Críticas AdoroCinema
2,0
Fraco
Gosto Se Discute

Cinema também se discute

por Rodrigo Torres

Entre esclarecimentos e controvérsias, a coletiva recente do atual Ministro da Cultura do Brasil, Sérgio Sá Leitão, observou algo pertinente: por obrigação legal, filmes nacionais que poderiam estrear direto na televisão ou em VOD (vídeo sob demanda) são lançados nos cinemas. A provocação ganha força se tirada de seu contexto original (o mau desempenho de grande parte dos longas no circuito) e aplicada à análise em âmbito criativo das obras que chegam às salas do Brasil. É fácil encontrar filmes que são pouco ou nada pensados para a tela grande — como é o caso de Gosto Se Discute.

Cortesia do diretor André Pellenz. O realizador demonstra a mesma burocracia estilística nas adaptações Minha Mãe é uma Peça e Detetives do Prédio Azul (D.P.A.), sucessos garantidos pela popularidade das obras originais televisivas e pelo talento de um Paulo Gustavo. Em Gosto se Discute, essa falta de inspiração imagética (plano e contraplano em close e outros enquadramentos típicos da TV diária — formato que dificulta uma linguagem mais elaborada) compromete o apelo da narrativa. A montagem também derrapa, sendo a última cena do filme uma peça inexplicável em seu corte final. O ângulo traseiro surge indecifrável quando enquadra de costas o garçom que fala sem que isso represente qualquer função diegética, só desleixo. Em outro momento, parece esconder Kéfera Buchmann e apostar no melhor do elenco, Cássio Gabus Mendes.

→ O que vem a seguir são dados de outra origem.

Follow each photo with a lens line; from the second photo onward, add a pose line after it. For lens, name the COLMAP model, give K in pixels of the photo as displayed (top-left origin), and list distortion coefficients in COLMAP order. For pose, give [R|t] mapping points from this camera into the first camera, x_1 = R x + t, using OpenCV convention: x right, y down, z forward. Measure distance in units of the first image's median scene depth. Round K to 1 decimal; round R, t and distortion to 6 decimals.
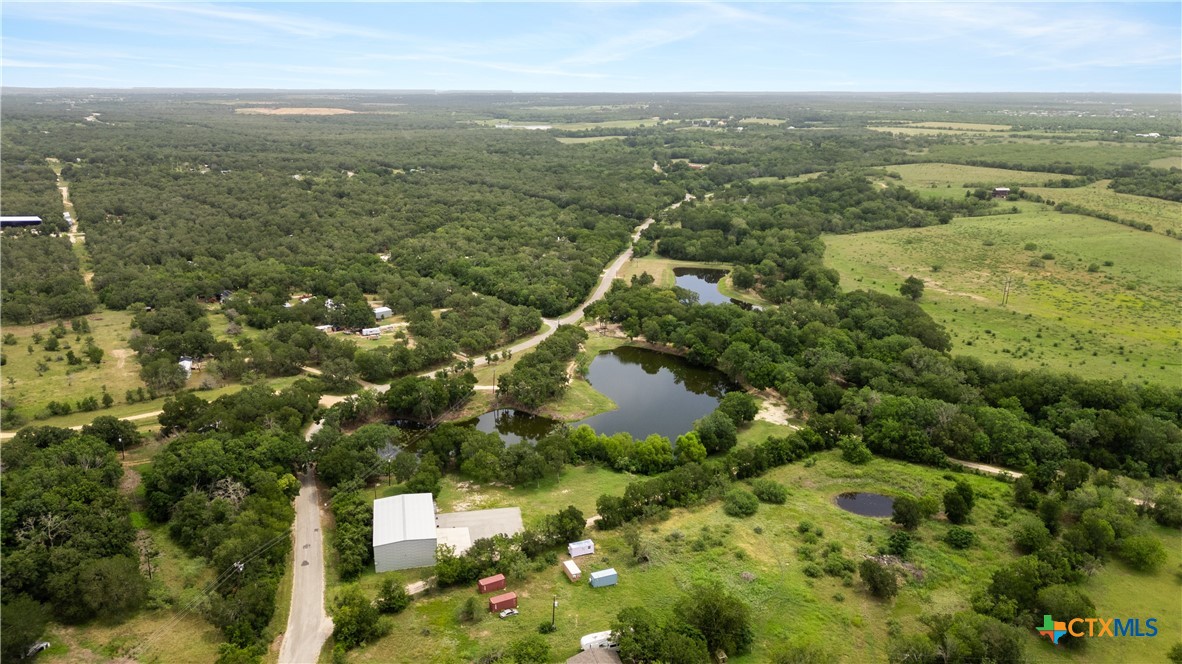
lens RADIAL K [[814.2, 0, 593.5], [0, 814.2, 330.9], [0, 0, 1]] dist [0.071242, -0.081552]
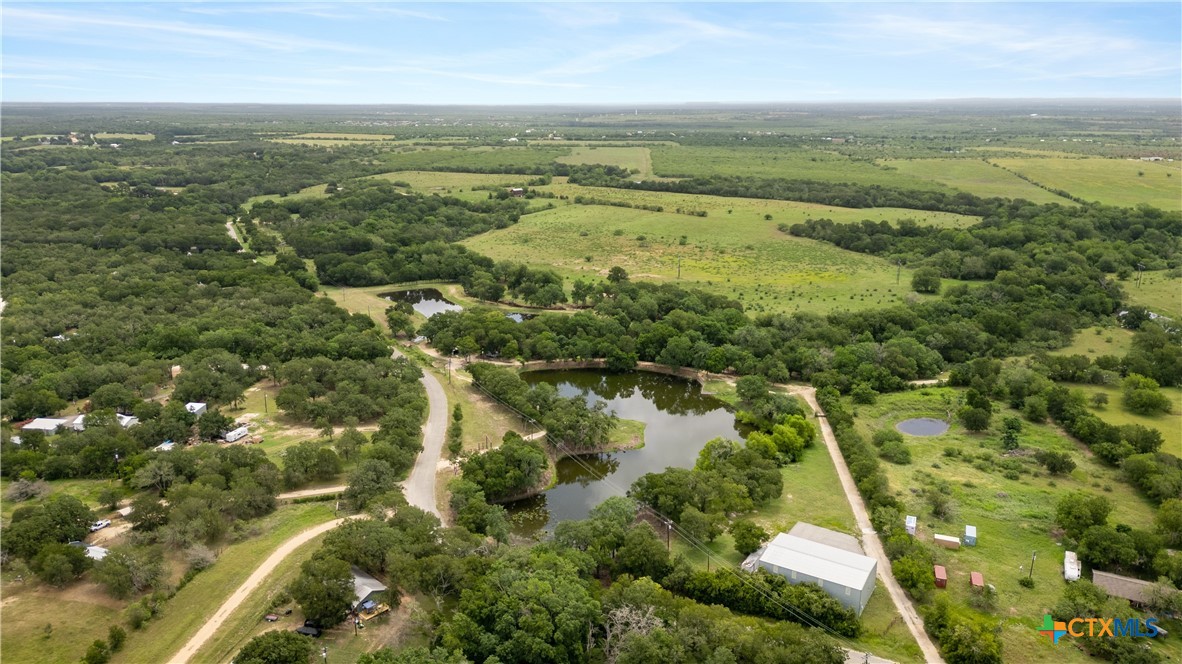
lens RADIAL K [[814.2, 0, 593.5], [0, 814.2, 330.9], [0, 0, 1]] dist [0.071242, -0.081552]
pose [[0.714442, -0.192741, 0.672625, -0.342847], [0.201586, 0.977251, 0.065913, -0.048182], [-0.670027, 0.088501, 0.737043, 0.158327]]
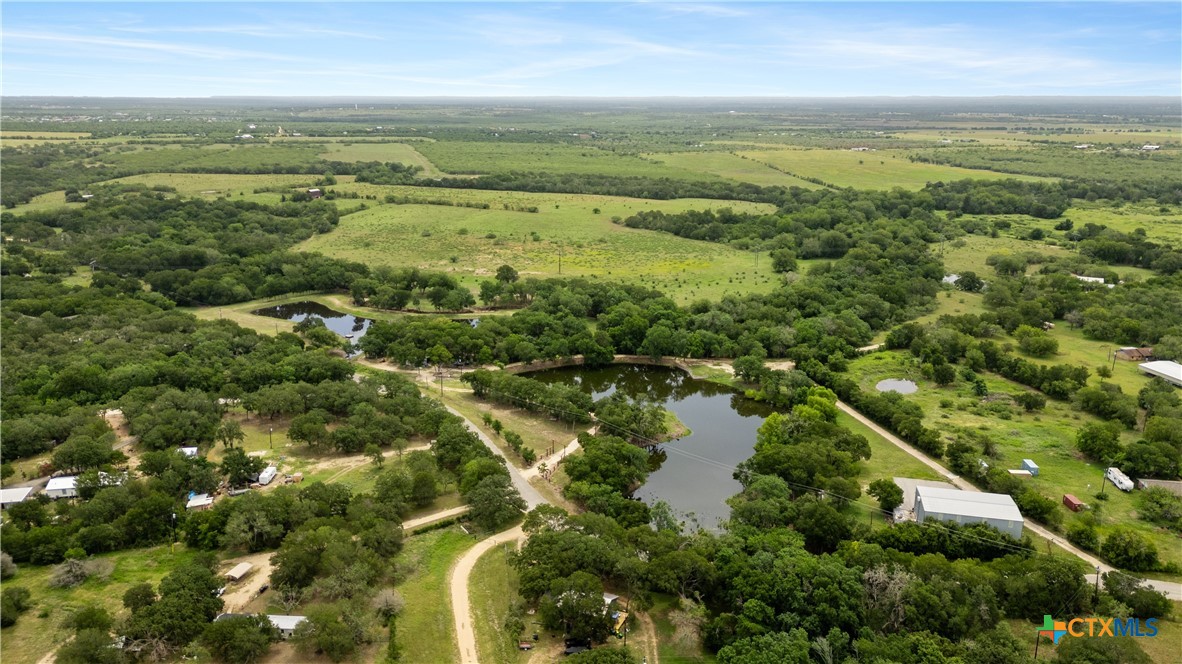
lens RADIAL K [[829.2, 0, 591.0], [0, 829.2, 332.0], [0, 0, 1]] dist [0.067455, -0.068990]
pose [[0.448224, -0.244219, 0.859914, -0.457143], [0.251283, 0.957591, 0.140980, -0.088639], [-0.857876, 0.152892, 0.490584, 0.293714]]
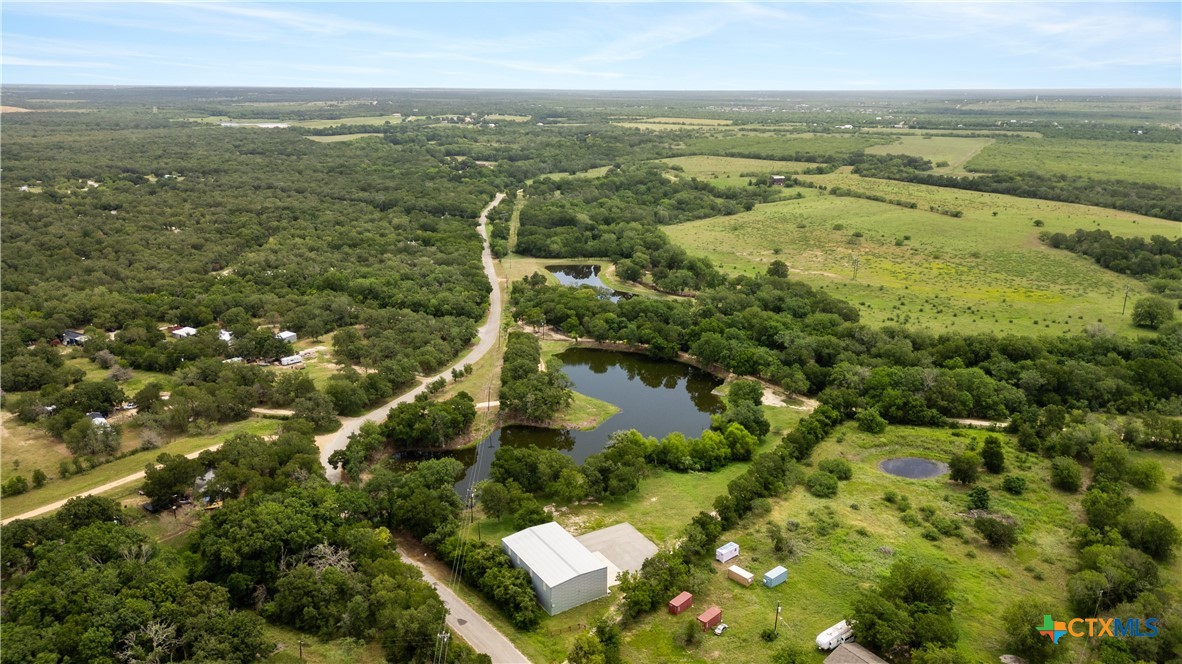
lens RADIAL K [[814.2, 0, 593.5], [0, 814.2, 330.9], [0, 0, 1]] dist [0.071242, -0.081552]
pose [[0.946277, -0.091498, 0.310141, -0.155464], [0.090214, 0.995750, 0.018515, -0.011456], [-0.310517, 0.010459, 0.950510, 0.036636]]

O que não se justifica como elaboração de cena, e tampouco pela atuação da youtuber. Atriz formada no teatro, Kéfera tem atuação correta e ajuda a proporcionar o que o longa-metragem tem de melhor: a química entre Augusto, um chef veterano ressentido com o estado crítico de seu restaurante, vencido pela concorrência de um food truck; e Cristina, jovem auditora responsável por promover mudanças no local e salvar o investimento do banco em que trabalha. A história de Gosto Se Discute é simples, porém simpática, sendo seus trunfos (além da curta duração) o romance improvável do duo principal e a boa virada que essa relação promove na trama. O ponto negativo encenado pelo casal também recai sobre Pellenz e equipe: sua sequência de sexo, que destoa do tom de filme, soa como uma peça à parte, e se prolonga à toa — pois não é nem um pouco passional ou bem filmada, apesar de ansiar ambos.

Gosto Se Discute segue o tempo todo assim, entre bons e maus momentos. Ora uma sacada bacana, como o pesadelo de Augusto como cozinheiro de um restaurante de gastronomia a quilo ou por seu esforço em fazer humor de situação atual, ora uma sucessão de gags previsíveis, trocadilhos bobos e falas clichês piorados por seu encadeamento frágil e a redundância de uma trilha sonora simplória, e pueril. Quando não é tudo junto, como o desperdício de uma cena bonita (no caso, rara) à contraluz.

Dada a sua despretensão em articular a linguagem cinematográfica com mais apuro, é curioso perceber que Gosto Se Discute seja bem-sucedido em sua totalidade ao explorar a culinária, cuja popularidade recente deriva justo da televisão, do sucesso mundial de Masterchef. Todas sequências tão bem montadas quanto o cardápio de Augusto; os pratos, revolucionários como a bandana do cozinheiro e seu apreço pela filosofia rock'n'roll, apenas sugestionado. Nesse desfecho, a religião negra tem visibilidade muito bem-vinda em tempos de persistente perseguição. É o instante em que o cinema de Pellenz provoca e discute algo de fato, com elegância e sutileza. Pena que também de modo tão breve.